Setelah lebaran kondisi berbalik susah buat saya (cobaan). Perusahaan tempat saya kerja bangkrut dan saya menganggur. Entah kenapa saat itu susah sekali cari kerja dan akhirnya saya hanya mendapatkan penghasilan dari online freelancer untuk memenuhi kebutuhan hidup dan supaya bisa jalan dengan dia menghibur dirinya. Waktu itu sangat sulit keadaannya pas-pasan walau pada akhirnya seiring waktu saya mendapatkan yang lumayan besar.

Waktu kondisi terbalik pada saat saya sedang susah (cobaan), pacar saya yang sekarang sudah jadi mantan ternyata diam-diam selingkuh.. Awal kecurigaan saya sewaktu saya tidak boleh melihat isi dari handphone dia, dan selama pacaran dia belum pernah pasang dp pasangan berdua, padahal koleksi foto berdua cukup banyak. Alasannya bla bla bla..., saya masih positif thinking karena hati & perasaan sayang. Sifatnya yang jelek bisa membuat saya bersabar & mengalah karena rasa sayang.

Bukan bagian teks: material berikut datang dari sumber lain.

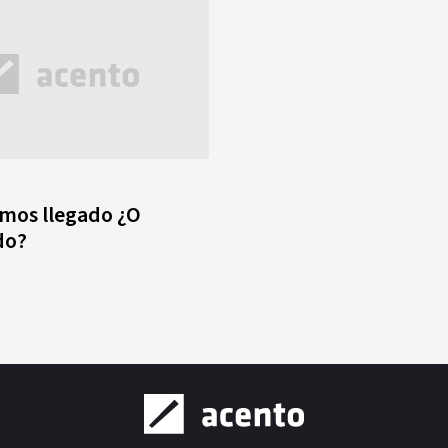
mos llegado ¿O
do?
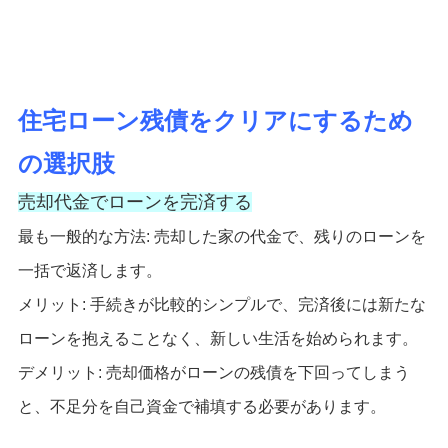
住宅ローン残債をクリアにするため
の選択肢
売却代金でローンを完済する
最も一般的な方法: 売却した家の代金で、残りのローンを
一括で返済します。
メリット: 手続きが比較的シンプルで、完済後には新たな
ローンを抱えることなく、新しい生活を始められます。
デメリット: 売却価格がローンの残債を下回ってしまう
と、不足分を自己資金で補填する必要があります。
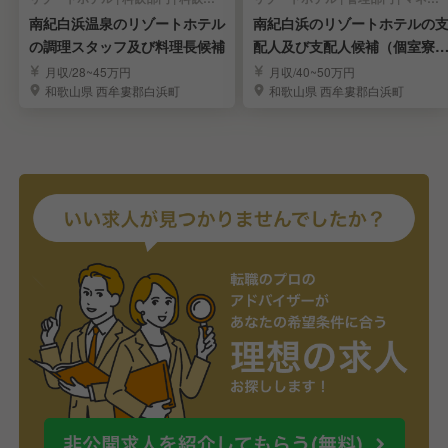
南紀白浜温泉のリゾートホテル
南紀白浜のリゾートホテルの
の調理スタッフ及び料理長候補
配人及び支配人候補（個室寮
備）
月収/28~45万円
月収/40~50万円
和歌山県 西牟婁郡白浜町
和歌山県 西牟婁郡白浜町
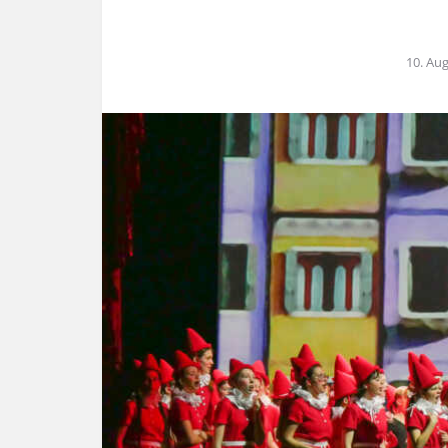
10. Au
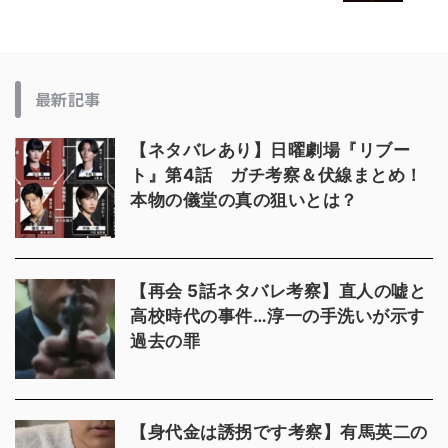
最新記事
【ネタバレあり】日曜劇場『リブー
ト』第4話 ガチ考察＆伏線まとめ！
本物の儀堂の真の狙いとは？
【再会 5話ネタバレ考察】直人の嘘と
高校時代の事件…淳一の手洗いが示す
過去の罪
【身代金は誘拐です考察】有馬英二の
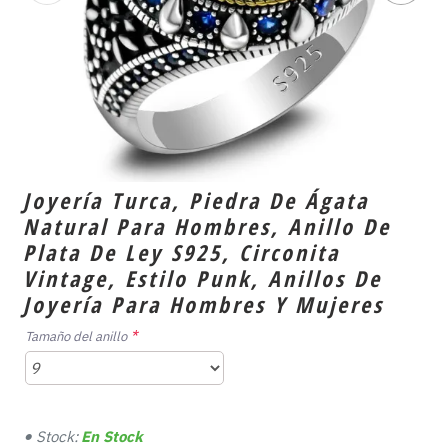
Joyería Turca, Piedra De Ágata
Natural Para Hombres, Anillo De
Plata De Ley S925, Circonita
Vintage, Estilo Punk, Anillos De
Joyería Para Hombres Y Mujeres
Tamaño del anillo
Stock:
En Stock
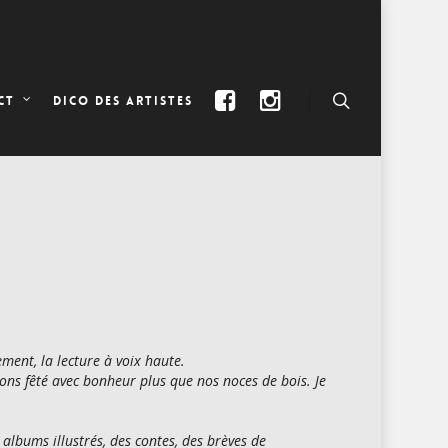
DICO DES ARTISTES
CT
ement, la lecture à voix haute.
avons fêté avec bonheur plus que nos noces de bois. Je
es albums illustrés, des contes, des brèves de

Selama pacaran, semua komunikasi baik & harmonis ga ada kata berantem sama sekali hingga muncul satu keanehan. Banyak w.a dari dia yang seperti salah kirim ga nyambung tapi dia masih bilang sayang seperti biasa dan pada akhirnya ga pernah w.a lagi. Kata "ya sayang" adalah kata-kata w.a terakhir yang dia kirimkan sebelum dia menghilang. Saya coba kirim pesan namun tak pernah berbalas yang membuat saya bertanya-tanya kenapa gerangan?

2 minggu kemudian terbongkarlah di instagram yang ternyata pacar saya yang sekarang mantan sudah punya pacar lagi. Mungkin ibarat pepatah Sepintar-pintarnya bangkai ditutupi, baunya tetap tercium juga. Berikut penampakan sang mantan yang tidak punya hati dengan pacar barunya (waktu itu status kita masih pacaran gantung belum putus).

Disitu saya merasa hancur, seseorang yang ketika sakit saya bantu, saya rawat moralnya, saya sayangi dengan tulus, saya terima dengan apa adanya, setelah sembuh kemudian membuang saya ke tempat sampah. Apa yang saya perjuangkan selama ini berakhir dengan sia-sia. Saya coba melawan rasa sakit di dada, terus saya lawan tapi terasa sakit seperti ada yang menekan di dada, dalam hati ini berkata pantaskah yang dia perbuat?